**Records contained in a dataset:**
|---|
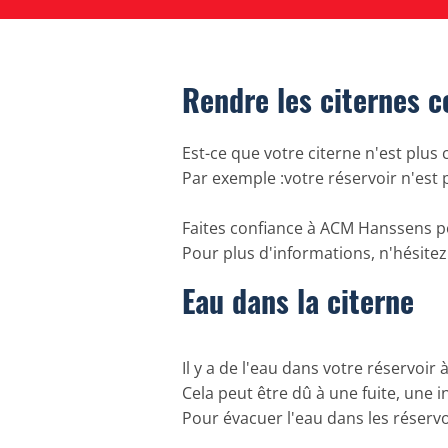
Rendre les citernes 
Est-ce que votre citerne n'est plus
Par exemple :votre réservoir n'es
Faites confiance à
ACM Hanssens
po
Pour plus d'informations, n'hésitez
Eau dans la citerne
Il y a de l'eau dans votre réservoir
Cela peut être dû à une fuite, une 
Pour évacuer l'eau dans les réserv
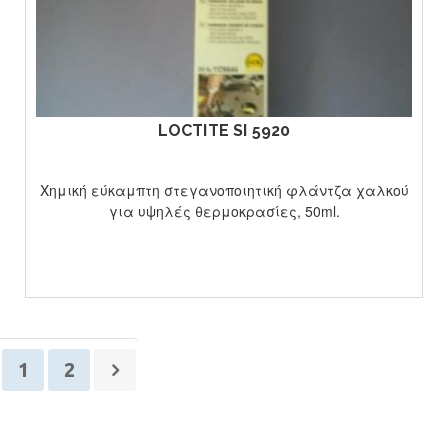
ΔΕΙΤΕ ΤΟ ΠΡΟΙΟΝ
LOCTITE SI 5920
Χημική εύκαμπτη στεγανοποιητική φλάντζα χαλκού
για υψηλές θερμοκρασίες, 50ml.
1
2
|---|
**Directions for this task:** Repeat exactly the lines from the one containing "ΔΕΙΤΕ ΤΟ ΠΡΟΙΟΝ" through the last line of the records above, both included, and nothing else.

**Answer box:**
ΔΕΙΤΕ ΤΟ ΠΡΟΙΟΝ
LOCTITE SI 5920
Χημική εύκαμπτη στεγανοποιητική φλάντζα χαλκού
για υψηλές θερμοκρασίες, 50ml.
1
2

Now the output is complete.